Congress has yet even to pass a budget for the current fiscal year, forcing the Pentagon to continue operating at 2016 spending levels. Defense Department officials have said this hurts readiness and its ability to properly prepare troops for high-end combat.

Now Trump is proposing to fund the Pentagon’s gain by cutting funding for other government agencies and foreign aid, an Office of Management and Budget official said Monday.

Sen. John McCain, R-Ariz., the chairman of the Senate Armed Services Committee, backs the proposed spending increase for the Pentagon — but wants it to be even higher.
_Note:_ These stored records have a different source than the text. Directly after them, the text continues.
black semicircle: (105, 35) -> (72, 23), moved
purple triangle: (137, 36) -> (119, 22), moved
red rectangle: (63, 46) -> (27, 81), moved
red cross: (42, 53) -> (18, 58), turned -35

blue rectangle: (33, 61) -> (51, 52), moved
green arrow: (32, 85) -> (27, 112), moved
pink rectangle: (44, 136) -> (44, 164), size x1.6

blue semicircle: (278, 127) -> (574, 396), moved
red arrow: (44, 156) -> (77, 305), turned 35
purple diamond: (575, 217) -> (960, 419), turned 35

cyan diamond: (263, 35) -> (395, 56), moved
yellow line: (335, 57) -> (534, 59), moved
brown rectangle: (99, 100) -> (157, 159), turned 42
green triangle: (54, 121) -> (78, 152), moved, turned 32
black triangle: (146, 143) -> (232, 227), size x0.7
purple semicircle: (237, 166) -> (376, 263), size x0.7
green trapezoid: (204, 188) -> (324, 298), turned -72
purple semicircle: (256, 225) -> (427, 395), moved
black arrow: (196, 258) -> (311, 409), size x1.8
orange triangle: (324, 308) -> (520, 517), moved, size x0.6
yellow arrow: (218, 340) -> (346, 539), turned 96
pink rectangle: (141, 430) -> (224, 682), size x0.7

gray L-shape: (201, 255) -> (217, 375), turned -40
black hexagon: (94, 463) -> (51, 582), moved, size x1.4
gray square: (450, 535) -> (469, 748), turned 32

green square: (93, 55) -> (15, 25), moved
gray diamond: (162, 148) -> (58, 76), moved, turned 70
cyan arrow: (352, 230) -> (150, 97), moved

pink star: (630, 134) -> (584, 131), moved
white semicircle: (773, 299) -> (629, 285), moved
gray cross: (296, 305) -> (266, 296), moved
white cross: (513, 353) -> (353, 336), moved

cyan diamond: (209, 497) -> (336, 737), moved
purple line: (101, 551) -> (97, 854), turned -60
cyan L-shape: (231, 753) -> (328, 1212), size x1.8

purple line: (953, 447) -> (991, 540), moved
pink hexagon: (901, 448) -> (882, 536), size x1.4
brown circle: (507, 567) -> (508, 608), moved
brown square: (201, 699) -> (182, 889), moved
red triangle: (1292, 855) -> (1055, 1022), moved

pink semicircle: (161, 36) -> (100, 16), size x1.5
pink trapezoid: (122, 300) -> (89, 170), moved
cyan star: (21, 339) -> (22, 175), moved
McCain himself has proposed a $640 billion defense budget.

“President Trump intends to submit a defense budget that is a mere 3 percent above President Obama’s defense budget, which has left our military underfunded, undersized, and unready to confront threats to our national security,” McCain said.

Rep. Mac Thornberry, R-Texas, who leads the House Armed Services Committee, offered his own statement: “Over the course of the Obama Administration, our military funding was cut 20 percent while the world grew more dangerous. While we cannot repair all of the damage done by those cuts in a single year, we can and should do more than this level of funding will allow.”

But Rep. Mike Turner, R-Ohio, the chairman of HASC’s Tactical Air and Land Forces subcommittee, called Trump’s proposal “Fake Budgeting.”

Last year, the Pentagon requested $524 billion for 2017, a figure that does not include funding for wars and other unexpected operational expenses. It also requested $64.6 billion for stepped-up operations in Europe and war operations in Afghanistan, Iraq and Syria. OMB officials have not said how much, if any, Trump plans to request for Overseas Contingency Operations funding in 2018. Mulvaney, a former congressman, has been a critic of the war budget, which is not restricted by spending caps.